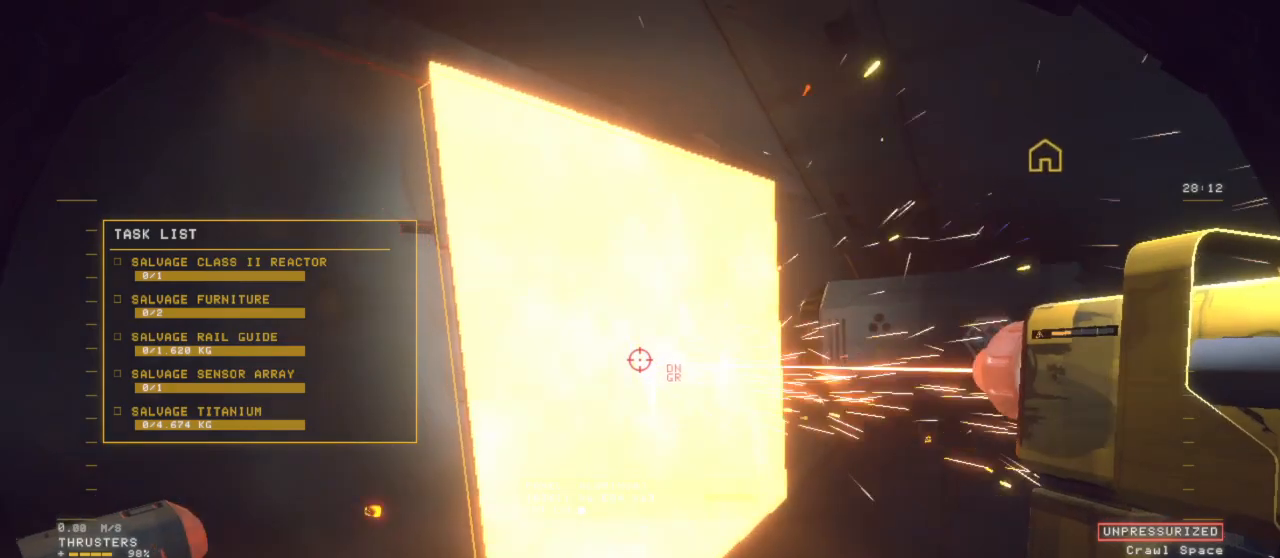
{"keys": ["d", "s"], "mouse": ["left"], "events": [[133, "shift", "down"], [217, "d", "down"], [467, "shift", "up"]]}
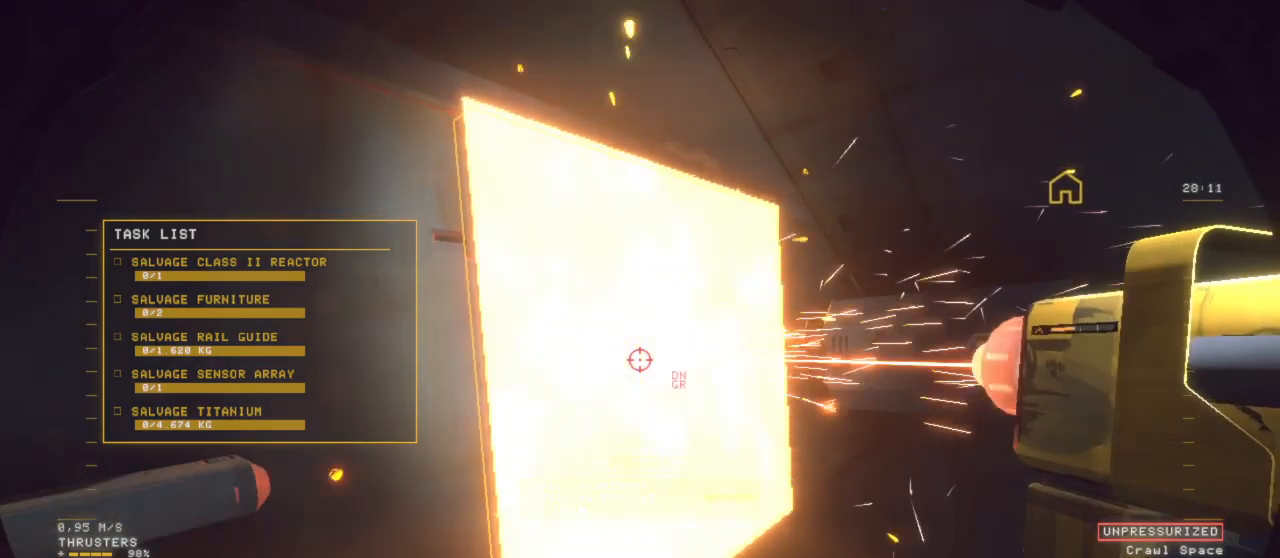
{"keys": [], "mouse": ["left"], "events": [[150, "q", "down"], [200, "d", "up"], [250, "s", "up"], [333, "q", "up"]]}
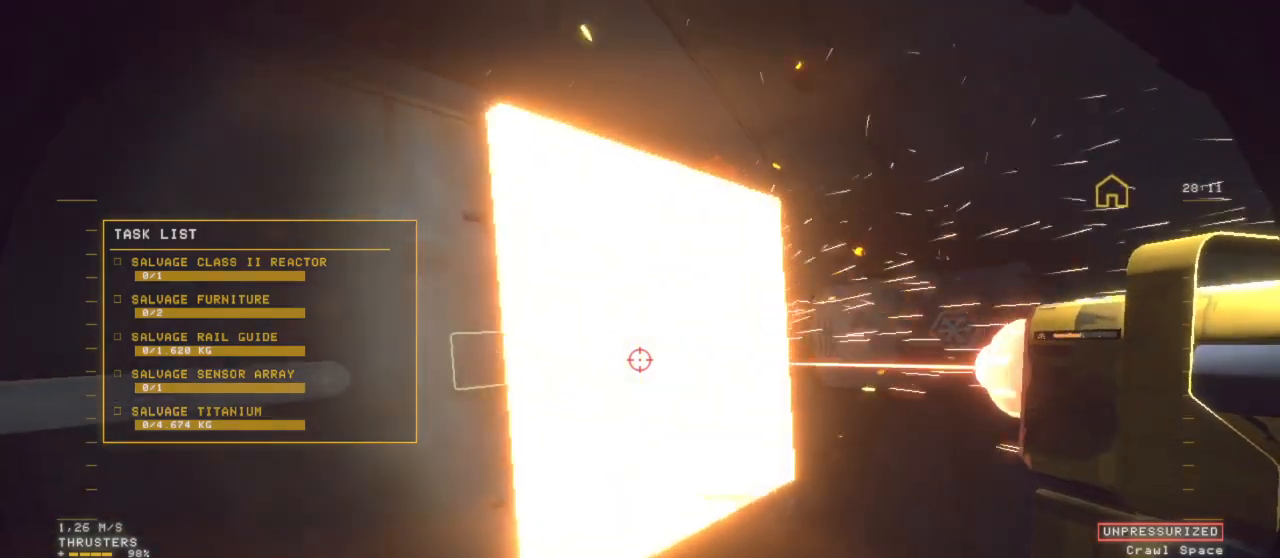
{"keys": ["2", "ctrl"], "mouse": [], "events": [[133, "ctrl", "down"], [250, "mouse_left", "up"], [450, "2", "down"]]}
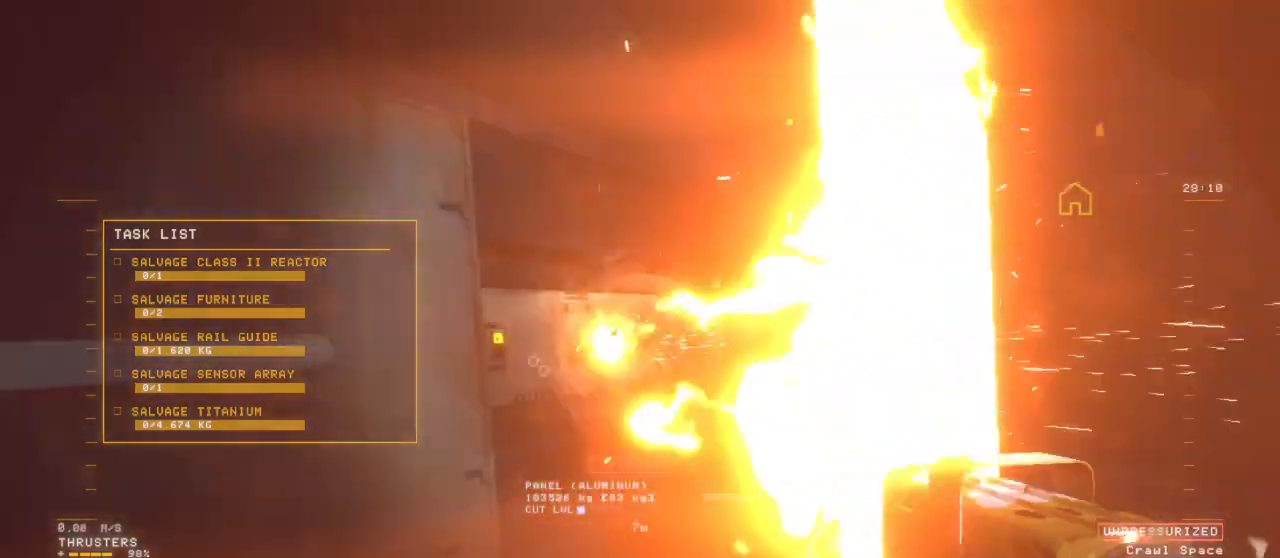
{"keys": ["shift", "z"], "mouse": []}
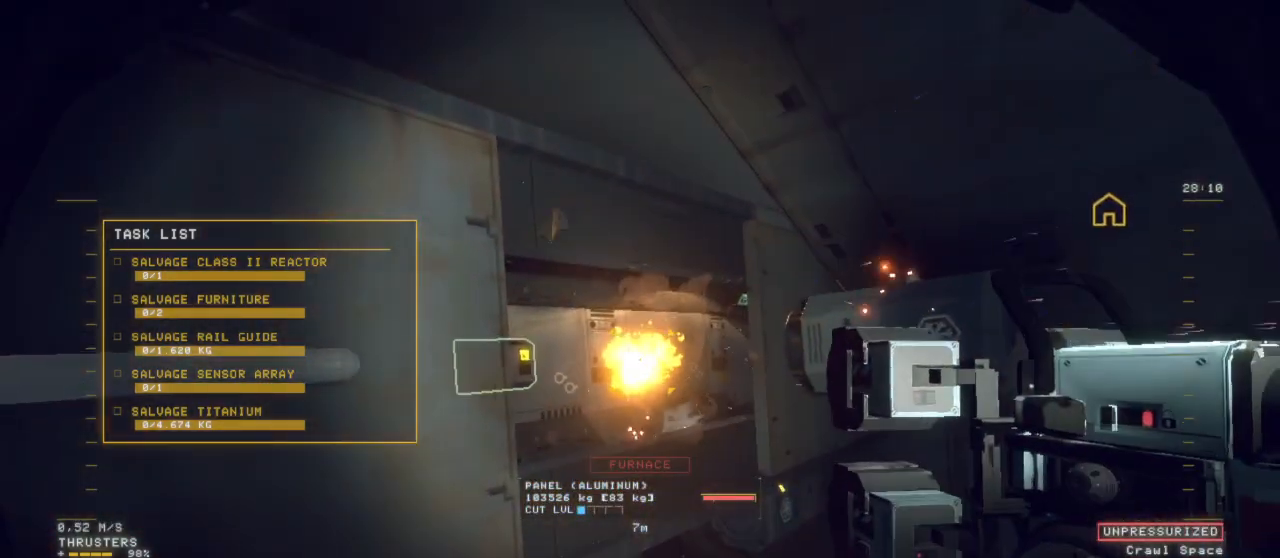
{"keys": ["d", "z"], "mouse": [], "events": [[250, "d", "down"], [450, "shift", "up"]]}
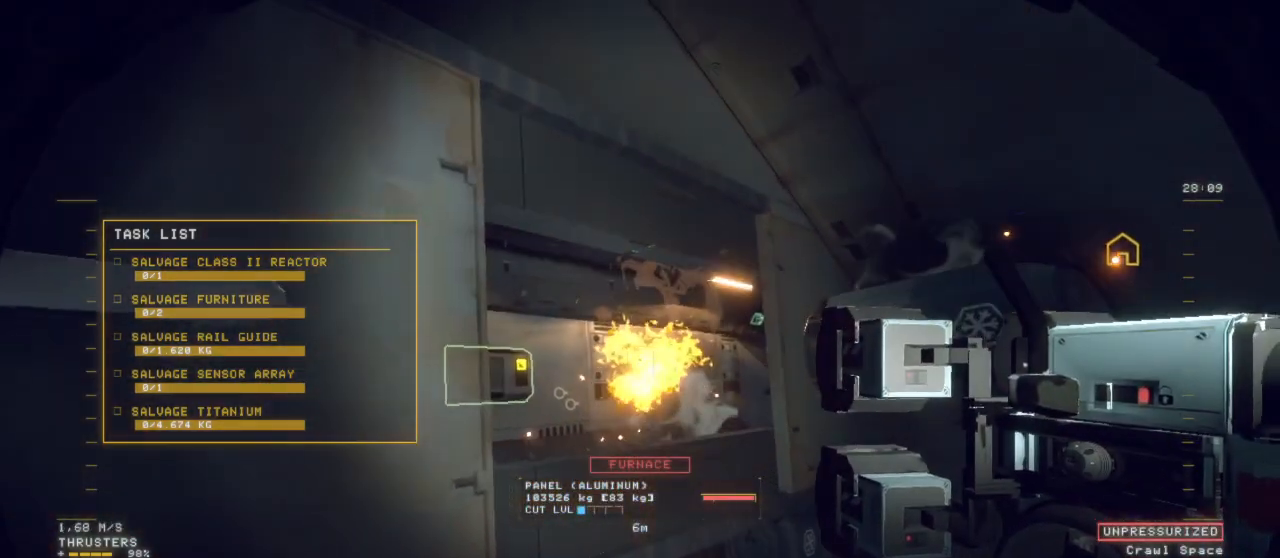
{"keys": ["ctrl"], "mouse": [], "events": [[33, "space", "down"], [317, "d", "up"], [317, "z", "up"], [367, "space", "up"], [417, "ctrl", "down"]]}
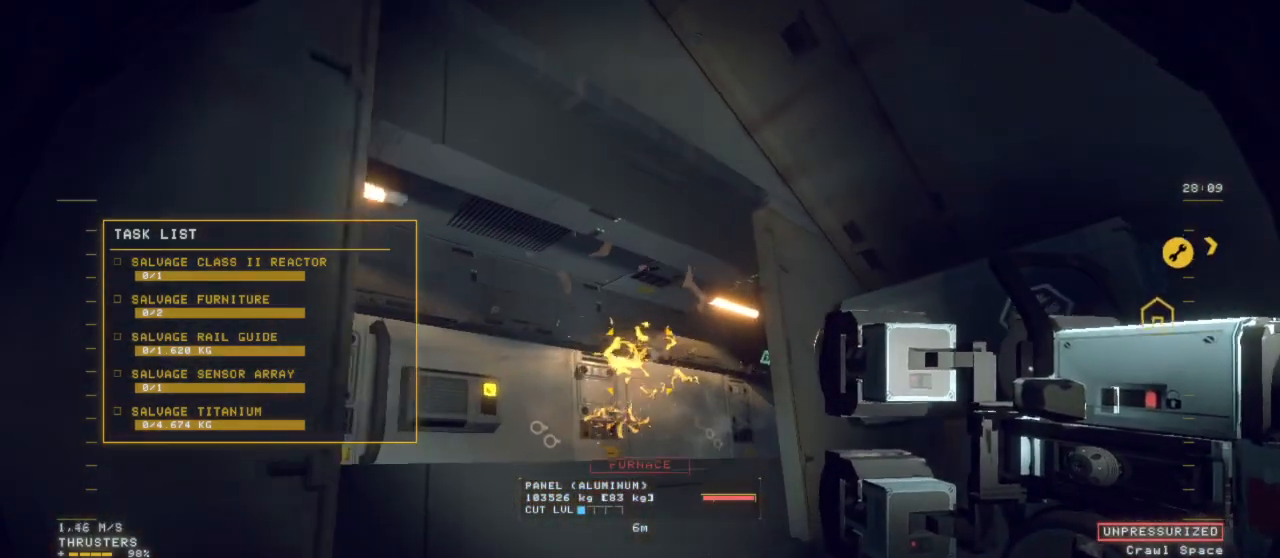
{"keys": ["ctrl"], "mouse": [], "events": [[133, "a", "down"], [317, "a", "up"]]}
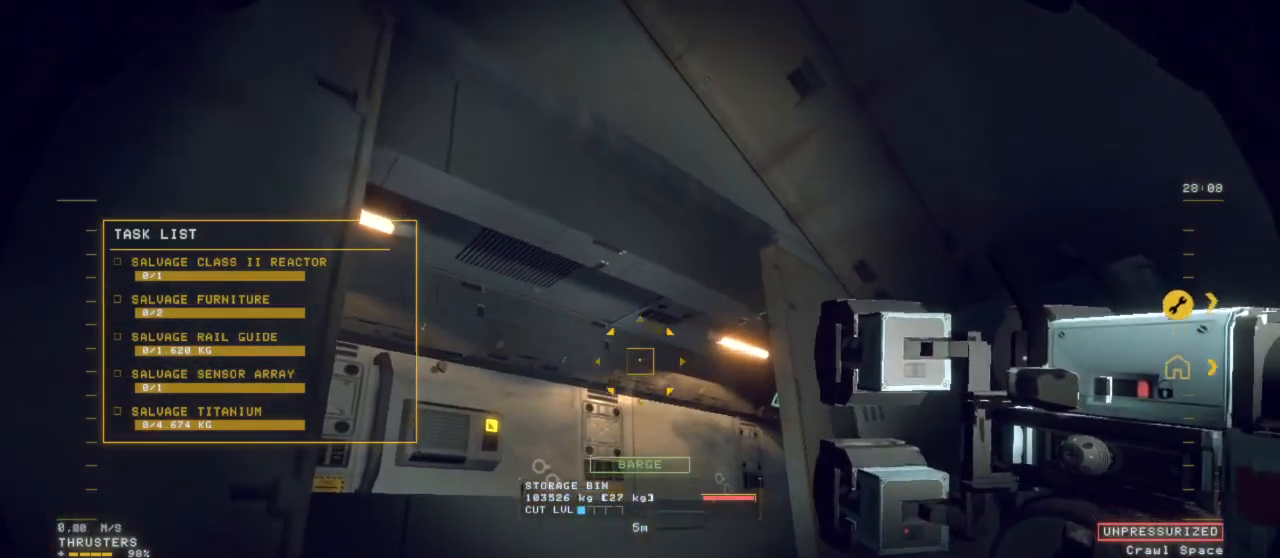
{"keys": [], "mouse": [], "events": [[150, "r", "down"], [267, "r", "up"], [400, "ctrl", "up"]]}
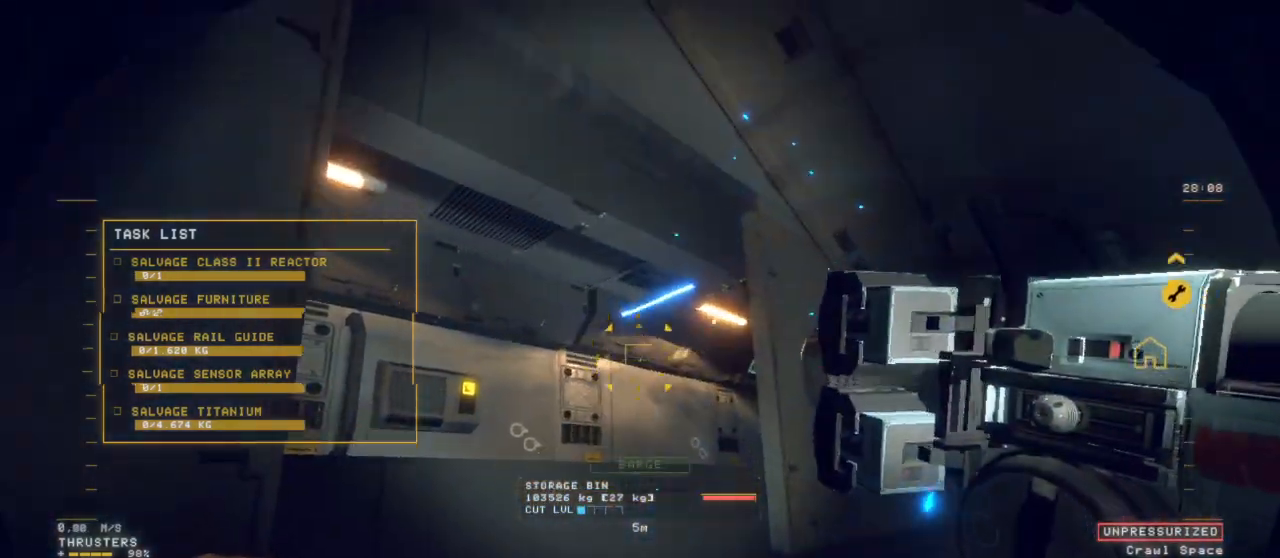
{"keys": [], "mouse": [], "events": [[83, "shift", "down"], [417, "shift", "up"]]}
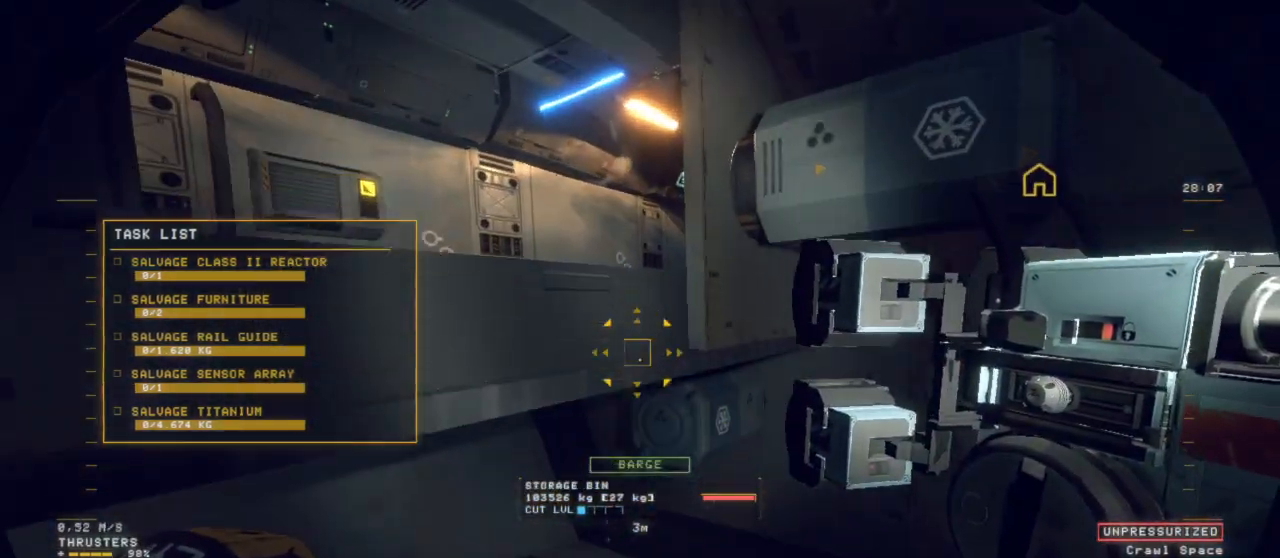
{"keys": ["ctrl", "r"], "mouse": [], "events": [[150, "ctrl", "down"], [250, "r", "down"]]}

• • • • •

→ **AIM OF THE TASK**: Exactly as written, return each line above and leave the pictures behind.

→ **TASK SOLUTION**:
{"keys": ["d", "s"], "mouse": ["left"], "events": [[133, "shift", "down"], [217, "d", "down"], [467, "shift", "up"]]}
{"keys": [], "mouse": ["left"], "events": [[150, "q", "down"], [200, "d", "up"], [250, "s", "up"], [333, "q", "up"]]}
{"keys": ["2", "ctrl"], "mouse": [], "events": [[133, "ctrl", "down"], [250, "mouse_left", "up"], [450, "2", "down"]]}
{"keys": ["shift", "z"], "mouse": []}
{"keys": ["d", "z"], "mouse": [], "events": [[250, "d", "down"], [450, "shift", "up"]]}
{"keys": ["ctrl"], "mouse": [], "events": [[33, "space", "down"], [317, "d", "up"], [317, "z", "up"], [367, "space", "up"], [417, "ctrl", "down"]]}
{"keys": ["ctrl"], "mouse": [], "events": [[133, "a", "down"], [317, "a", "up"]]}
{"keys": [], "mouse": [], "events": [[150, "r", "down"], [267, "r", "up"], [400, "ctrl", "up"]]}
{"keys": [], "mouse": [], "events": [[83, "shift", "down"], [417, "shift", "up"]]}
{"keys": ["ctrl", "r"], "mouse": [], "events": [[150, "ctrl", "down"], [250, "r", "down"]]}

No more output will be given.